The EDI module (membrane stack) is the core of EDI operation. A simple EDI membrane stack mainly consists of two electrodes with opposite charges and multiple module unit pairs. A membrane unit pair consists of a freshwater chamber (D-chamber) filled with cation and anion exchange resins, a cation membrane, an anion membrane, and a concentrate chamber (C-chamber). The EDI membrane stack contains multiple membrane unit pairs. Inside each membrane stack, there are two electrodes with a voltage of 600V, which is the necessary voltage for each membrane stack. The positive electrode carries a positive voltage, and the negative electrode carries a negative voltage, with current passing through 30 membrane units between the positive and negative electrodes. Each freshwater chamber contains cation and anion resins, equivalent to an 8-kilometer-thick mixed bed. A cation membrane separates the freshwater chamber from the concentrate chamber in the direction of the cathode, while on the other side, an anion membrane also separates the freshwater chamber from the concentrate chamber. The membranes used in EDI are very different from those used in reverse osmosis. Reverse osmosis membranes allow small molecular contaminants, ions, and water to pass through, while EDI membranes, like ion exchange resins, are made of polystyrene material and only allow ions with appropriate charges to pass through, with water essentially unable to pass. The resins are continuously regenerated through water dissociation.

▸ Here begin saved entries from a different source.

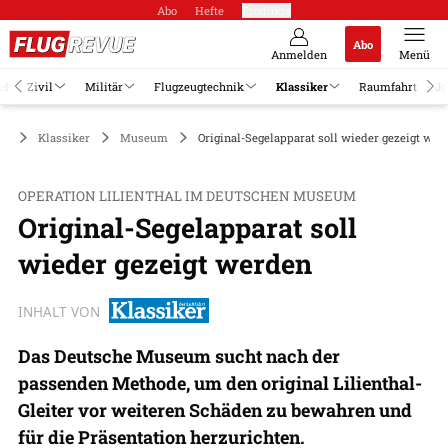
Abo
Hefte
Produkte
Abo
Anmelden
Menü
el
Zivil
Militär
Flugzeugtechnik
Klassiker
Raumfahrt
Jo
Klassiker
Museum
Original-Segelapparat soll wieder gezeigt wer
OPERATION LILIENTHAL IM DEUTSCHEN MUSEUM
Original-Segelapparat soll
wieder gezeigt werden
INHALT VON
Das Deutsche Museum sucht nach der
passenden Methode, um den original Lilienthal-
Gleiter vor weiteren Schäden zu bewahren und
für die Präsentation herzurichten.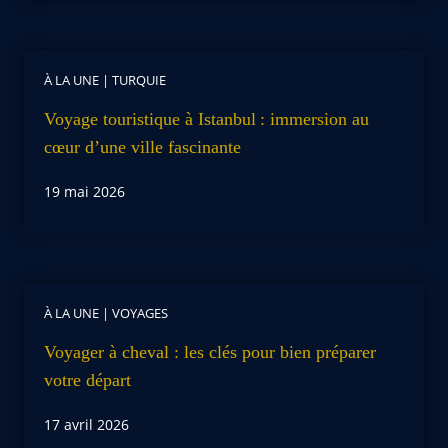
À LA UNE
|
TURQUIE
Voyage touristique à Istanbul : immersion au
cœur d’une ville fascinante
19 mai 2026
À LA UNE
|
VOYAGES
Voyager à cheval : les clés pour bien préparer
votre départ
17 avril 2026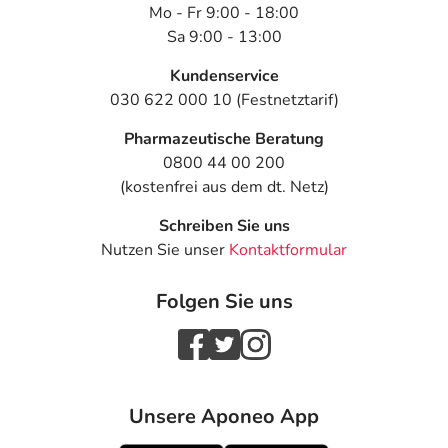
Mo - Fr 9:00 - 18:00
Sa 9:00 - 13:00
Kundenservice
030 622 000 10 (Festnetztarif)
Pharmazeutische Beratung
0800 44 00 200
(kostenfrei aus dem dt. Netz)
Schreiben Sie uns
Nutzen Sie unser
Kontaktformular
Folgen Sie uns
Unsere Aponeo App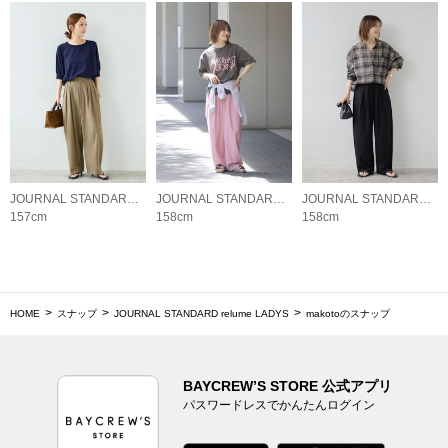
JOURNAL STANDARD relume LADYS
JOURNAL STANDARD relume LADYS
JOURNAL STANDARD relume LADYS
157cm
158cm
158cm
HOME
スナップ
JOURNAL STANDARD relume LADYS
makotoのスナップ
BAYCREW’S STORE 公式アプリ
パスワードレスでかんたんログイン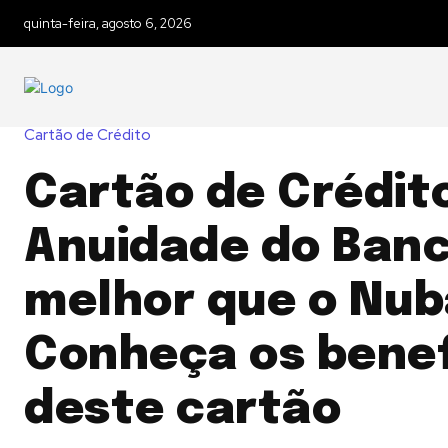
quinta-feira, agosto 6, 2026
Cartão de Crédito
Cartão de Crédit
Anuidade do Banc
melhor que o Nu
Conheça os benef
deste cartão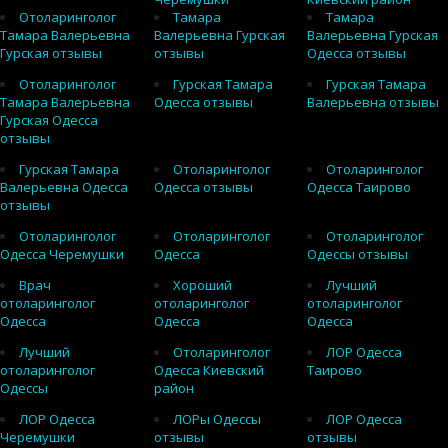
Отоларинголог
Тамара
Тамара
Тамара Валерьевна
Валерьевна Гурская
Валерьевна Гурская
Гурская отзывы
отзывы
Одесса отзывы
Отоларинголог
Гурская Тамара
Гурская Тамара
Тамара Валерьевна
Одесса отзывы
Валерьевна отзывы
Гурская Одесса
отзывы
Гурская Тамара
Отоларинголог
Отоларинголог
Валерьевна Одесса
Одесса отзывы
Одесса Таирово
отзывы
Отоларинголог
Отоларинголог
Отоларинголог
Одесса Черемушки
Одесса
Одессы отзывы
Врач
Хороший
Лучший
отоларинголог
отоларинголог
отоларинголог
Одесса
Одесса
Одесса
Лучший
Отоларинголог
ЛОР Одесса
отоларинголог
Одесса Киевский
Таирово
Одессы
район
ЛОР Одесса
ЛОРы Одессы
ЛОР Одесса
Черемушки
отзывы
отзывы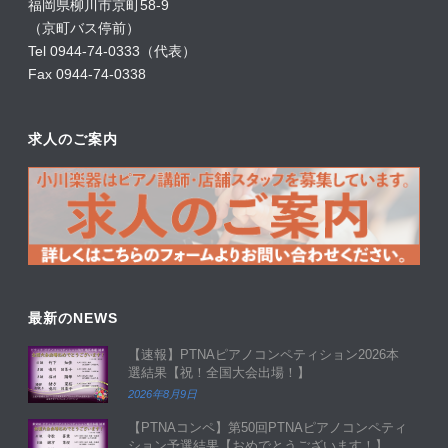
福岡県柳川市京町58-9
（京町バス停前）
Tel 0944-74-0333（代表）
Fax 0944-74-0338
求人のご案内
最新のNEWS
【速報】PTNAピアノコンペティション2026本
選結果【祝！全国大会出場！】
2026年8月9日
【PTNAコンペ】第50回PTNAピアノコンペティ
ション予選結果【おめでとうございます！】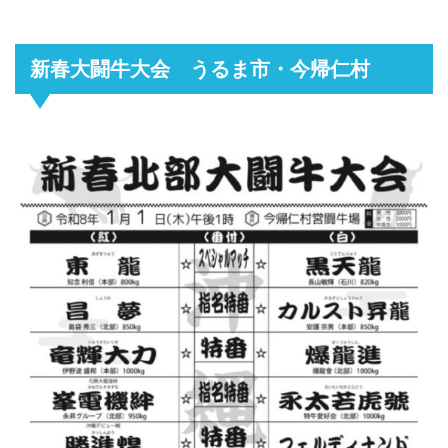
新春大闘牛大会 うるま市・今帰仁村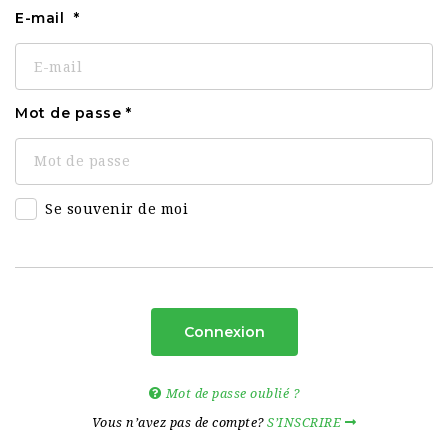
E-mail
Mot de passe
Se souvenir de moi
Connexion
Mot de passe oublié ?
Vous n’avez pas de compte?
S’INSCRIRE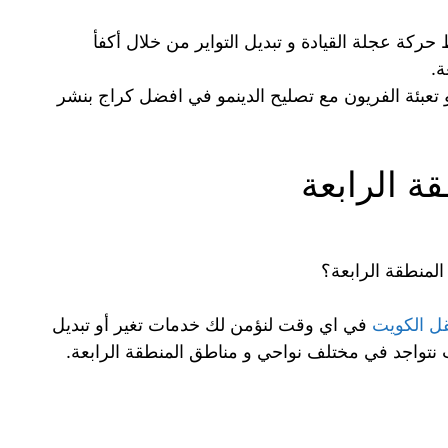
كة عجلة القيادة و تبديل التواير من خلال أكفأ
ة.
تعبئة الفريون مع تصليح الدينمو في افضل كراج بنشر
قة الرابعة
لمنطقة الرابعة؟
قل الكويت
في اي وقت لنؤمن لك خدمات تغير أو تبديل
 نتواجد في مختلف نواحي و مناطق المنطقة الرابعة.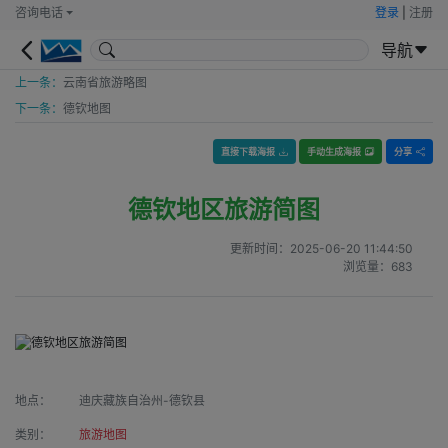
咨询电话
登录
|
注册
导航
上一条：
云南省旅游略图
下一条：
德钦地图
直接下载海报
手动生成海报
分享
德钦地区旅游简图
更新时间：
2025-06-20 11:44:50
浏览量：
683
地点：
迪庆藏族自治州-德钦县
类别：
旅游地图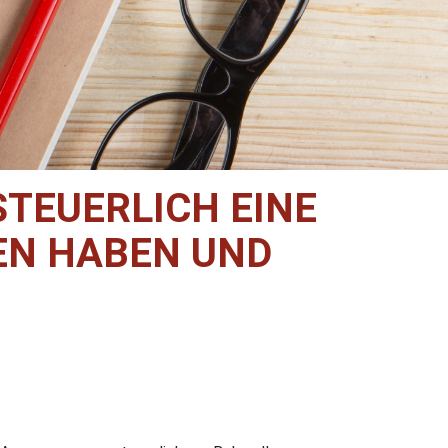
TEUERLICH EINE
EN HABEN UND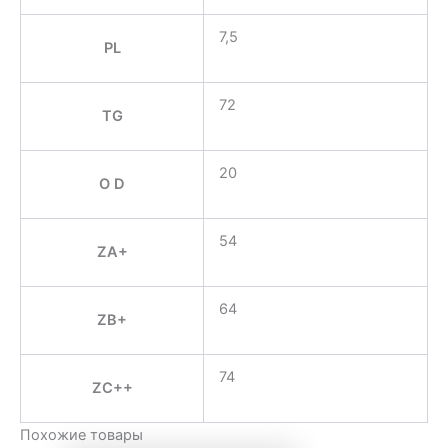
7,5
PL
72
TG
20
O D
54
ZA+
64
ZB+
74
ZC++
Похожие товары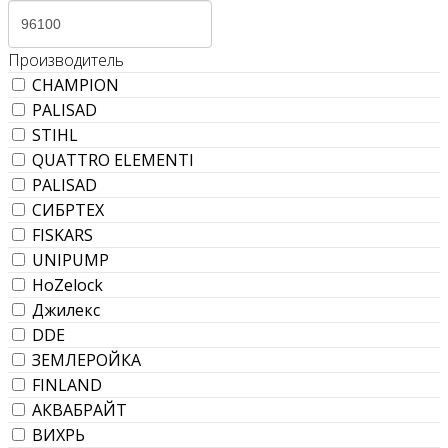
Производитель
CHAMPION
PALISAD
STIHL
QUATTRO ELEMENTI
PALISAD
СИБРТЕХ
FISKARS
UNIPUMP
HoZelock
Джилекс
DDE
ЗЕМЛЕРОЙКА
FINLAND
АКВАБРАЙТ
ВИХРЬ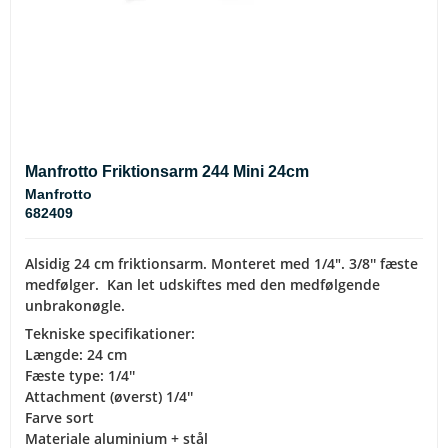
Manfrotto Friktionsarm 244 Mini 24cm
Manfrotto
682409
Alsidig 24 cm friktionsarm. Monteret med 1/4". 3/8'' fæste
medfølger. Kan let udskiftes med den medfølgende
unbrakonøgle.
Tekniske specifikationer:
Længde: 24 cm
Fæste type: 1/4''
Attachment (øverst) 1/4''
Farve sort
Materiale aluminium + stål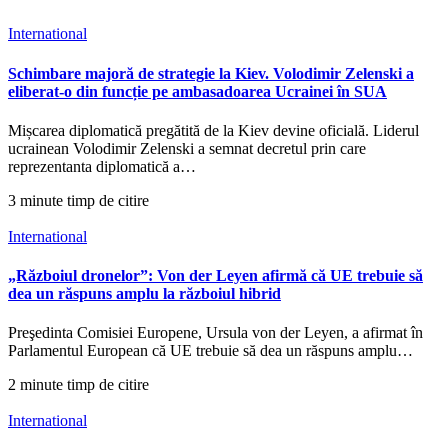
International
Schimbare majoră de strategie la Kiev. Volodimir Zelenski a
eliberat-o din funcție pe ambasadoarea Ucrainei în SUA
Mișcarea diplomatică pregătită de la Kiev devine oficială. Liderul
ucrainean Volodimir Zelenski a semnat decretul prin care
reprezentanta diplomatică a…
3 minute timp de citire
International
„Războiul dronelor”: Von der Leyen afirmă că UE trebuie să
dea un răspuns amplu la războiul hibrid
Preşedinta Comisiei Europene, Ursula von der Leyen, a afirmat în
Parlamentul European că UE trebuie să dea un răspuns amplu…
2 minute timp de citire
International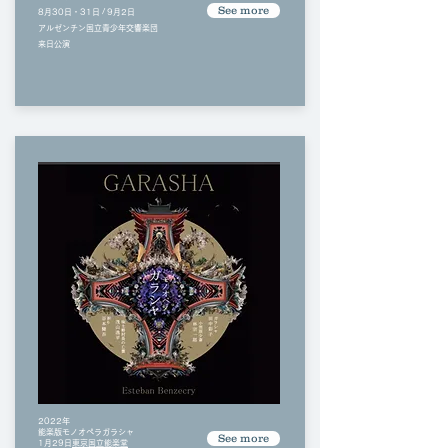
See more
8月30日・31日 / 9月2日
アルゼンチン国立青少年交響楽団
来日公演
2022年
能楽版モノオペラガラシャ​
See more
1月29日
東京国立能楽堂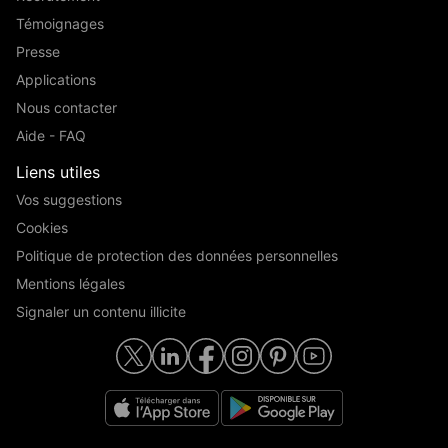
Témoignages
Presse
Applications
Nous contacter
Aide - FAQ
Liens utiles
Vos suggestions
Cookies
Politique de protection des données personnelles
Mentions légales
Signaler un contenu illicite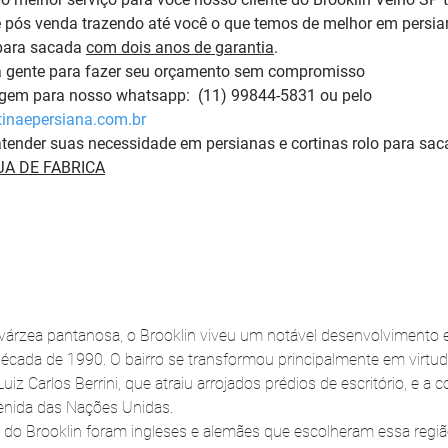
 pós venda trazendo até você o que temos de melhor em persian
para sacada 
com dois anos de garantia
. 
a gente para fazer seu orçamento sem compromisso 
m para nosso whatsapp:  (11) 99844-5831 ou pelo 
inaepersiana.com.br
tender suas necessidade em persianas e cortinas rolo para sac
A DE FABRICA
árzea pantanosa, o Brooklin viveu um notável desenvolvimento 
écada de 1990. O bairro se transformou principalmente em virtu
iz Carlos Berrini, que atraiu arrojados prédios de escritório, e a 
nida das Nações Unidas. 
do Brooklin foram ingleses e alemães que escolheram essa regiã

In the electric field, water molecules in the feed water dissociate into H+ and OH-, which are attracted by opposite charges. H+ moves through the cation resin toward the cathode, and OH- moves through the anion resin toward the anode. This movement of H+ and OH- regenerates the resin. The cation membrane allows H+ to pass into the concentrate chamber, and the anion membrane allows OH- to pass into the concentrate chamber, where H+ and OH- combine to form water. The flow of water in the concentrate chamber carries away cations and anions from the water. The membranes prevent ions of opposite charges from entering the freshwater chamber. As water flows through the freshwater chamber, ions are removed by the resin, resulting in pure water on the effective side (freshwater chamber).

The operation process is as follows:

Raw water → Raw water booster pump → Multi-media filter → Activated carbon filter → Water softener → Precision filter → Primary reverse osmosis unit → Intermediate water tank → Intermediate water pump → EDI system → Microporous filter → Point of use

Process Flow

1. Pretreatment system → Reverse osmosis system → Intermediate water tank → Rough mixed bed → Fine mixed bed → Pure water tank → Pure water pump → UV sterilizer → Polishing mixed bed → Precision filter → End user (≥18 MΩ·cm) (Traditional process).

2. Pretreatment → Reverse osmosis → Intermediate water tank → Water pump → EDI unit → Purified water tank → Pure water pump → UV sterilizer → Polishing mixed bed → 0.2 or 0.5 μm precision filter → End user (≥18 MΩ·cm) (New process).

3. Pretreatment → Primary reverse osmosis → Dosing unit (pH adjustment) → Intermediate water tank → Secondary reverse osmosis (positively charged reverse osmosis membrane) → Pure water tank → Pure water pump → EDI unit → UV sterilizer → 0.2 or 0.5 μm precision filter → End user (≥17 MΩ·cm) (New process).

4. Pretreatment → Reverse osmosis → Intermediate water tank → Water pump → EDI unit → Pure water tank → Pure water pump → UV sterilizer → 0.2 or 0.5 μm precision filter → End user (≥15 MΩ·cm) (New process).

5. Pretreatment system → Reverse osmosis system → Intermediate water tank → Pure water pump → Rough mixed bed → Fine mixed bed → UV sterilizer → Precision filter → End user (≥15 MΩ·cm) (Traditional process). Each of the above processes has its own advantages, and you can choose the one that suits your needs based on your specific situation. With the advancement of science, many new processes have replaced old ones. Using reverse osmosis to produce high-purity water has become widespread and is the current standard process.